1. A plasma spraying assembly for treating the surfaces of substrates, comprising:

a treatment chamber means;

a vacuum pump means operatively connected to said treatment chamber means and adapted to create a subatmospheric pressure in an interior of said treatment chamber means;

a plasma spraying means mounted in the interior of said treatment chamber means;

an assembly for controlling the gas flow in the interior of said treatment chamber means;

said assembly for controlling the gas flow comprising a deflecting means located at least partially in the interior of said treatment chamber means and including a plurality of deflecting device means that are adapted to interfere with a gas flow in said treatment chamber means;

said assembly for controlling the gas flow further comprising a collecting shaft means located adjacent to and communicating with said treatment chamber means;

said deflecting means comprising a basic element means located in a transition area between said treatment chamber means and said collecting shaft means, said basic element means being provided with first baffle means and at least one passage means for a gas exchange between said treatment chamber means and said collecting shaft means.

2. An assembly according to claim 1 in which said deflecting means further comprises a deflection element means having essentially conical shape and towering at least partially into said passage means provided in said basic element means.

3. An assembly according to claim 1 in which said collecting shaft means is located vertically below said treatment chamber means.

4. An assembly according to claim 1 in which a top side of said basic element means towers above said collecting shaft means into said treatment chamber means.

5. An assembly according to claim 1 in which said basic element means comprises an outer dish member means tapered towards said collecting shaft means, the inner walls of said dish member means being provided with a plurality of said first baffle member means extending obliquely towards said collecting shaft means, whereby damming chamber means are formed at a back side of each of said first baffle member means.

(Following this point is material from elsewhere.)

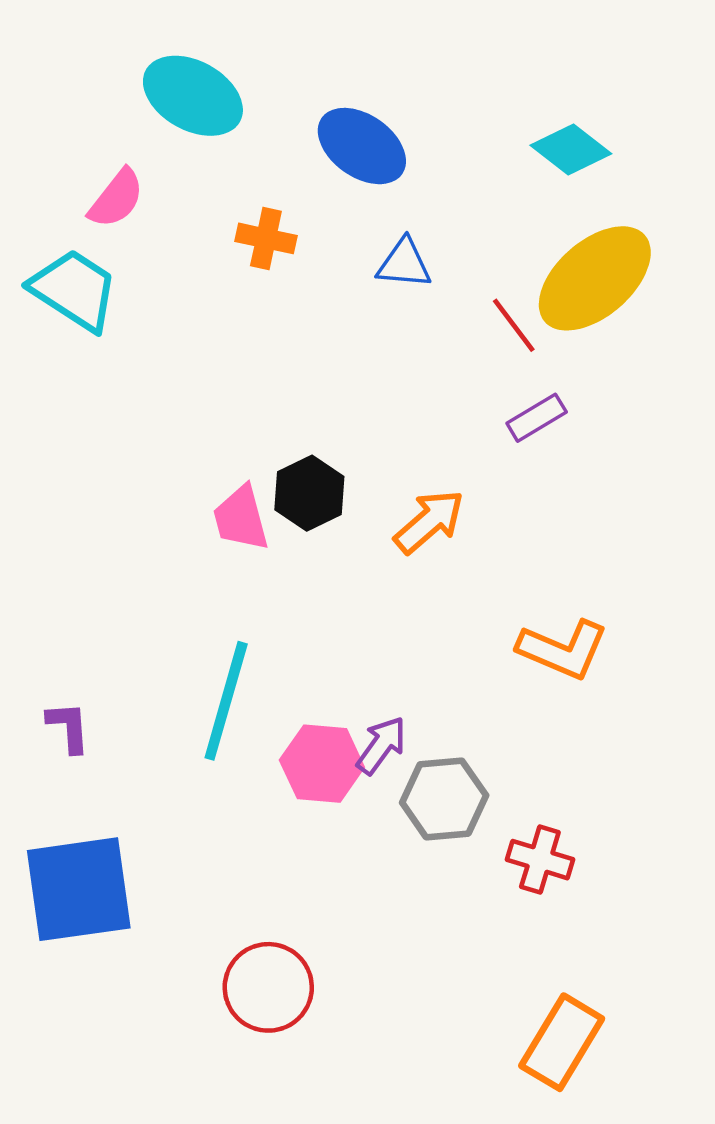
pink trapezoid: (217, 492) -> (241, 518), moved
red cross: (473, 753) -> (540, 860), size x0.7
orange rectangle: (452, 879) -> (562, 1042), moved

6. An assembly according to claim 5 in which said dish member means has an essentially oval shape.

7. An assembly according to claim 1, said assembly for controlling the gas flow further comprising a circulation blower means, whereby said collecting shaft means is operatively connected to a suction side of said circulation blower means.

8. An assembly according to claim 1 in which said collecting shaft means is operatively connected to said vacuum pump means.

9. An assembly according to claim 7, said assembly for controlling the gas flow further comprising a conduit means and at least one filter means operatively inserted into said conduit means, one end of said conduit means being connected to said collecting shaft means and the other end thereof being connected to said suction side of said circulation blower means.

10. An assembly according to claim 1 in which said deflecting means further comprises second baffle member means located in the interior of said treatment chamber means.

11. An assembly according to claim 1 in which said plasma spraying means is located vertically above said basic element means.

12. An assembly according to claim 1 in which said plasma spraying means is fixed to a movable support means.

13. An assembly according to claim 1, further comprising a pneumatically operated cleaning means adapted to create a gas flow in the interior of said treatment chamber means, such that deposits in the interior of said treatment chamber means are transported into said collecting shaft means.

14. An assembly according to claim 13 in which said pneumatically operated cleaning means comprises a blowing tube means provided with a plurality of outlet apertures.

15. An assembly according to claim 14 in which said blowing tube means is mounted on said movable support means.